Distributors need to transform”

Distributors are just box shifters”

Distributors just fulfill orders for 15% margin”

Distributors earn money just for being a middleman”

All of these phrases we hear on a regular basis. Where are these sayings coming from?

They are coming from the US market as well as people who only know the US distributors.

I’m not at all surprised that US vendors look negatively on distribution when all they know is the traditional distributors who do offer no value.

What does the US distributor do to have these negative impressions cast upon them?

The answer is not what they do, it’s what they don’t do.

We’ve sat in with many distributors in Europe and APAC when working with vendors from outside of their region and they always become experts in the product and processes of the vendors that they work with.

The distributors in Europe can not only support the products but can also implement solutions, recruit partners, train partners, support partners and act as a true extension of the vendor in their own territory.

We’ve worked with US distributors before and to get anywhere close to the levels of service of the European and APAC distributors it required funded heads on business development and a huge bill for campaigns run by the distributor towards their partners when that was their original role in the first place.

We’ve seen it happen in Europe too where a distributor will charge to send emails to their own database of partners but should that be happening?

> _EXTRACTED INFORMATION_:

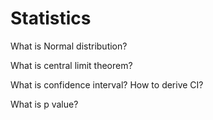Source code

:# Statistics

What is Normal distribution?


What is central limit theorem?


What is confidence interval? How to derive CI?



What is p value?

> _TO-DO ITEM A_: Turn the paragraph of the piece on distributors that begins "The distributors in Europe can not only" into a short list.
> _TO-DO ITEM B_: Extend the piece on distributors above with a few more paragraphs that follow on from its last sentence.

> _RESPONSE BOX A_:
Distributors in Europe can:
- support the products
- implement solutions
- recruit partners
- train partners
- support partners
- act as a true extension of the vendor in their own territory

> _RESPONSE BOX B_:
We know many distributors who have that as part of their service. They make the money on margin and the more partners they recruit, the more revenue they make. It’s a no brainer but having access to resellers often clouds the bigger picture with pound signs from doing activities that get to that point.

The true value added distributor is the one that can be left alone to do the same level job as the vendor for increasing the footprint for the solutions and generating awareness in a market.

The transformation needs to come from not being lazy and instead doing what they are supposed to do in the first place without billing every activity that they have to do to achieve that.

“You want us to email our own database about your products? – That will be £6,000 please.”

Isn’t the idea of getting a margin from the vendor supposed to support the activities of the distributor?

It’s an investment for everyone during the early stages of the partnership and granted, there needs to be something there for the efforts, but if the product isn’t ready for a market, the distributor shouldn’t take it on in the first place if they don’t think they can sell it.

We have gone through many line cards of distributors across the world and have come across distributors with 1000’s of products in their portfolios. It’s not only the ones you have heard of too but also distributors from regions outside of the US that are trying to copy the US model. Why they would do that, I have no idea. With 1000’s of products in their portfolio, it’s hard to imagine how they are supporting those 1000’s of vendors with dedicated support and true dedication to the advancement of the vendor. What this screams out to me is that they will take any product that comes their way and put it to the bottom of the pile unless the vendor pays them x amount of money to do any little thing with it.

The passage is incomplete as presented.